Chile duerme mal

Chile duerme mal y se enferma de día: la crisis que la salud pública ignora

Chile duerme mal. Juan Carrillo

Juan Carrillo Azócar: Médico, con Estudios en Neurobiología y Ciencias de la Conducta, Magister (c) en Salud Pública, Máster en Medicina y Fisiología del Sueño.

Imagine un medicamento gratuito, sin efectos secundarios y capaz de reducir el riesgo de sufrir infartos, diabetes, depresión y demencia. Ese remedio existe y se llama dormir bien; sin embargo, si Chile fuera una farmacia, este medicamento estaría fuera de stock. Mientras el debate sanitario se concentra en las listas de espera diurnas, una catástrofe silenciosa ocurre entre las 11 de la noche y las 6 de la mañana. Un país que no deja dormir a su población se enferma de día por lo que tolera de noche.
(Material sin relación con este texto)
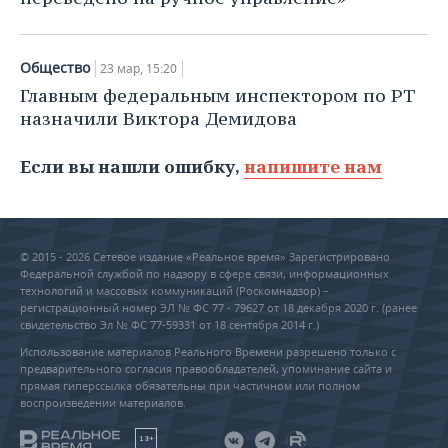
Общество
23 мар, 15:20
Главным федеральным инспектором по РТ
назначили Виктора Демидова
Если вы нашли ошибку,
напишите нам
© 2015 - 2026 Сетевое издание «Реальное время» Зарегистрировано
Федеральной службой по надзору в сфере связи, информационных
технологий и массовых коммуникаций (Роскомнадзор) –
регистрационный номер ЭЛ № ФС 77 - 79627 от 18 декабря 2020 г. (ранее
свидетельство Эл № ФС 77-59331 от 18 сентября 2014 г.)
Использование материалов Реального Времени разрешено только с
предварительного согласия правообладателей, упоминание сайта и
прямая гиперссылка обязательны при частичном или полном
воспроизведении материалов.
18+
Las cifras locales configuran una epidemia invisible: el 44% de los adultos chilenos padece síntomas de insomnio clínico y entre el 20% y el 30% sufre de apnea obstructiva del sueño. Quienes tienen apnea padecen el cierre repetido de su vía aérea, interrumpiendo su respiración cientos de veces por noche sin saberlo. Frente a esto, el sistema de salud demuestra una ceguera estructural. Menos del 10% de los centros médicos del país pueden realizar un estudio del sueño, la apnea no está incluida en las Garantías Explícitas en Salud (GES) y los futuros médicos reciben menos de 20 horas de formación sobre el sueño en toda su carrera.
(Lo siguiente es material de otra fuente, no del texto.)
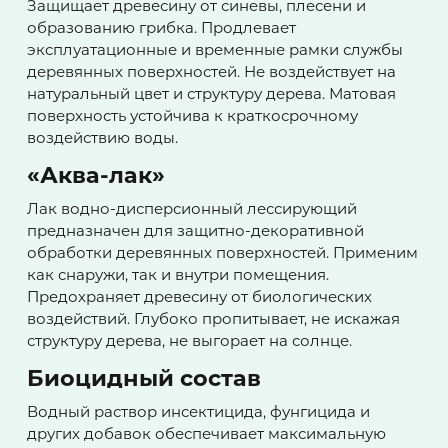
Защищает древесину от синевы, плесени и
образованию грибка. Продлевает
эксплуатационные и временные рамки службы
деревянных поверхностей. Не воздействует на
натуральный цвет и структуру дерева. Матовая
поверхность устойчива к краткосрочному
воздействию воды.
«Аква-лак»
Лак водно-дисперсионный лессирующий
предназначен для защитно-декоративной
обработки деревянных поверхностей. Применим
как снаружи, так и внутри помещения.
Предохраняет древесину от биологических
воздействий. Глубоко пропитывает, не искажая
структуру дерева, не выгорает на солнце.
Биоцидный состав
Водный раствор инсектицида, фунгицида и
других добавок обеспечивает максимальную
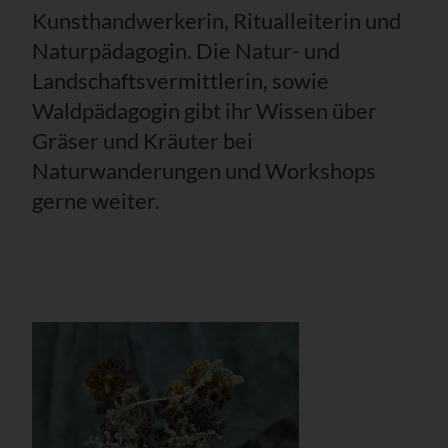
Kunsthandwerkerin, Ritualleiterin und
Naturpädagogin. Die Natur- und
Landschaftsvermittlerin, sowie
Waldpädagogin gibt ihr Wissen über
Gräser und Kräuter bei
Naturwanderungen und Workshops
gerne weiter.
El sueño no es un estado pasivo. De noche, el cerebro activa un sistema de drenaje que elimina desechos tóxicos vinculados al Alzheimer, y el cuerpo calibra las hormonas que controlan la presión, el azúcar y el sistema inmune. Cuando este proceso se interrumpe, el impacto es devastador. Una apnea no tratada duplica el riesgo de infarto cardíaco y triplica la probabilidad de hipertensión resistente a fármacos. Además, eleva en un 70% el riesgo de sufrir un accidente cerebrovascular y cada hora de sueño perdida bajo el umbral de las 7 horas aumenta un 37% el riesgo de diabetes tipo 2.

Este desajuste destruye el ritmo circadiano, el reloj molecular celular que regula desde la insulina hasta la reparación del ADN. Este reloj se altera profundamente por factores ambientales: el 86% de los chilenos respira aire que supera los límites de material particulado fino (PM2,5) de la OMS. En ciudades como Temuco, Osorno y Coyhaique, la contaminación invernal apaga los genes encargados de regular este reloj biológico, saboteando la química cerebral nocturna.

La crisis se agrava con el envejecimiento celular y social. A los 70 años, un ser humano conserva menos del 5% del sueño profundo que disfrutaba a los 20, debilitando la limpieza cerebral justo cuando más se necesita. A esto se suma que el 30% de los adultos mayores chilenos vive en aislamiento social; la soledad activa un estado de hipervigilancia que fragmenta el sueño, acelerando el deterioro cognitivo y la demencia. El mal dormir golpea incluso a la fertilidad en un Chile con natalidad mínima. La falta de descanso destruye la melatonina que protege los óvulos y reduce entre un 10% y un 15% la testosterona en hombres. Esto afecta directamente al 30% de la fuerza laboral que trabaja en turnos rotativos, quienes enfrentan un estrés circadiano crónico y mayores tasas de aborto espontáneo.

Para revertir esto, la medicina del sueño propone cinco medidas de bajo costo: implementar cuestionarios de tamizaje en los controles de rutina de la atención primaria; democratizar el diagnóstico mediante la poligrafía respiratoria domiciliaria (dispositivos portátiles que bajan el costo de 800.000 a 150.000 pesos); incorporar la apnea del sueño al GES para financiar equipos CPAP, lo que se amortiza en dos años al evitar hospitalizaciones; regular los turnos rotativos con criterios cronobiológicos; y actualizar las mallas universitarias de medicina.

Seguir tratando la hipertensión, la diabetes y la depresión con fármacos sin solucionar la causa nocturna es como intentar secar un piso inundado sin cerrar la llave del agua. Chile necesita una reforma de salud que no ignore lo que ocurre cuando se apagan las luces.